İnsanlar yaklaşık olarak 300.000 yıldır dünyada yaşamakta ve yaşamını sürdürmek için günlük hayatta bazı aktiviteler yapmaktadır.Bu aktivitelerden birisi de her organizmanın ortak özelliği olan beslenmedir. İnsanlar evrimsel süreç sonucunda beslenmek için hem et hem otu sindirebilecek bir tür olmuştur.Ama insanlar kendi besinini üretebilen bir tür olmadığı için bu ihtiyaçlarını karşılayabilmek için çevrede olanakları kullanmıştır.
İnsanların bulundukları ortamdaki kaynakları kullanmaları en başlarda çok ciddi bir sıkıntı olmasa da insan nüfusunun son 10.000 yılda 4.000 katına çıktığı için çevredeki kaynakların kullanımı son 500 yılda sanayi devrimi sonucu başlayan sömürgecilik akımı ile dünyanın dört bir yanındaki kaynaklar dikkatsizce harcanmış bunun sonucu çevrenin uğradığı zarar günbegün artarak dudak uçuklatan miktarlara ulaşmıştır.
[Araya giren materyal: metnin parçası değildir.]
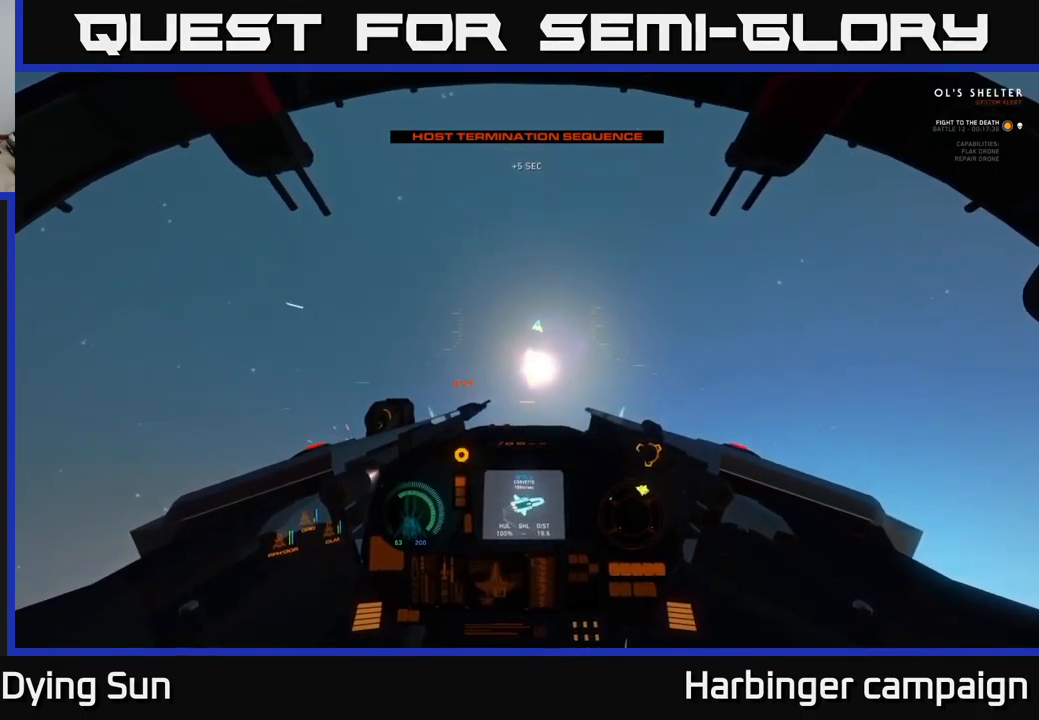
{"buttons": ["L1"], "left_stick": "down-left", "right_stick": "down-left"}
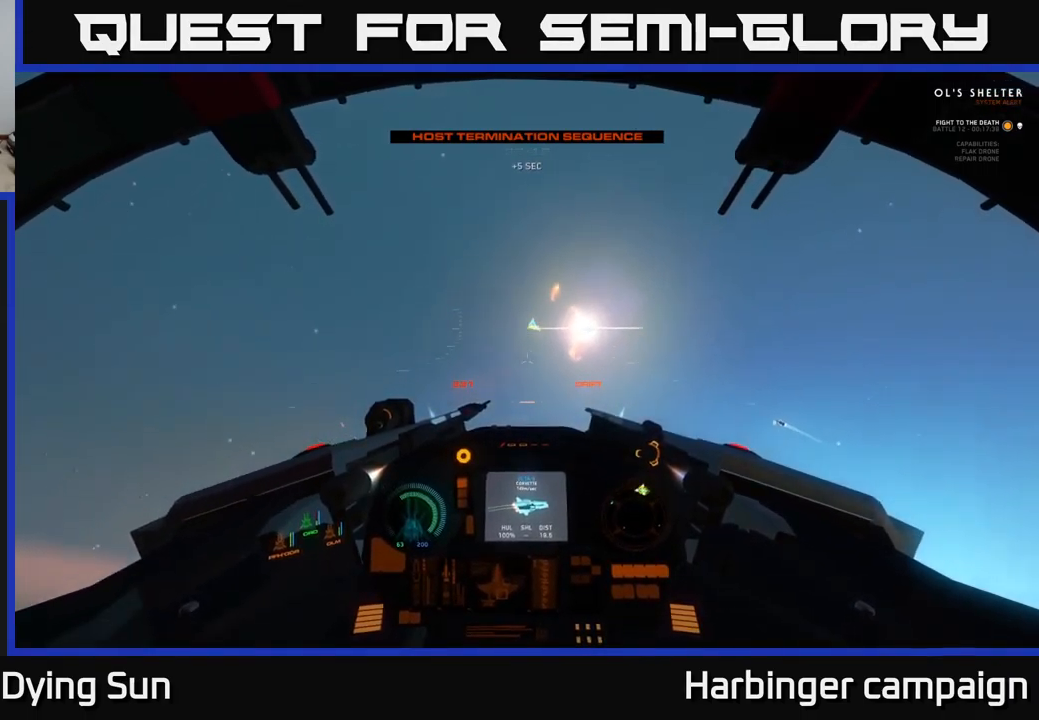
{"buttons": [], "left_stick": "down-left", "right_stick": "down-left", "events": [[100, "L1", "up"]]}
Bu sorun en başlarda dünya gündemine oturmamış olsa da özellikle son 100 yılda dünya çoğunluğunun sorunun büyüklüğünü anlamasıyla tüm dünyanın gözüne çarpmıştır. Çevrenin kullanımındaki ani artışa çözüm önerileri gecikmedi, dünyanın dört bir yanından gelen çözüm önerilerinden bazıları işe yararken bazıları ise zaman kaybıydı.
Dünya daha çözüm aramaya yeni başlamışken İngiliz,aktivist bir adam sahneye çıktı, bu dünyaya ölümünden sonra bile devam edecek bir çözümdü bu, veganlık! Donald Watson amcasının çiftliğinde tanık olduğu bir takım hadiseler sonucunda 14 yaşından itibaren vegan olmaya karar vermiş ve 3 arkadaşıyla beraber “vegan society”i kurmuş ve ölümünden 2005’teki ölümünden sonra devam edecek olan veganlık akımını oluşturmuştur.
Veganlık daha bir asırlık bir kavram olsa da küresel anlamda ün kazanması ve günümüzde milyonlarca vegan insan olması bu kavramın önemini gösteren bir kavram. Her ne kadar bir akımın kısa sürede ünlü olması onu önemli yapmasa da veganlığın insanları etkileyen tarafına de dikkat ederek bu kavramı üstüne konuşulmaya değer kılıyor.
Son zamanlarda 2030 yılına kadar dünyadaki herkesin vegan olması gerektiğini aksi takdirde doğanın yapısına çok fazla zarar verileceğinden bu hasarın düzeltilemeyecek seviyeye geleceğine dair bir görüş popülerleşmeye başladı. Bu fikir kulağa en başta olabilecek gibi gelse de aslında çok imkansız ve yersiz bir çözüm fikridir. Bu fikir uygulanabilecek bir seviyede değildir ve fikir olarak kalmaya mahkumdur çünkü Afrika’da, Asya’da çoğu insanı et yemekten kısıtlamak mantıksızdır çünkü sefalet içinde açlıktan ölen milyonlarca insan varken zaten sınırlı olan yiyecek kaynaklarını daha da kısıtlamak hiçbir insanın vicdanına ve mantığına uyacağını düşünmüyorum. Yersiz olmasının sebebi de zaten doğaya verilen zararlardan başka birisi de su kaynaklarının kontrolsüzce kullanılması ki vegan protein kaynaklarının en başında bulunan tofu üretiminde dünyaca korunmaya çalışılan su kaynakları fazlasıyla kullanılıyor.
Toparlayacak olursam veganlık doğanın korunması için kötü bir fikir değildir ama küresel açıdan hiçbir şeyin dayatılamayacağının göz ardı edilmemesi ve küresel koşulların böyle bir değişimi kaldırabilecek mevcut bir kapasitesinin olmadığı unutulmamalıdır.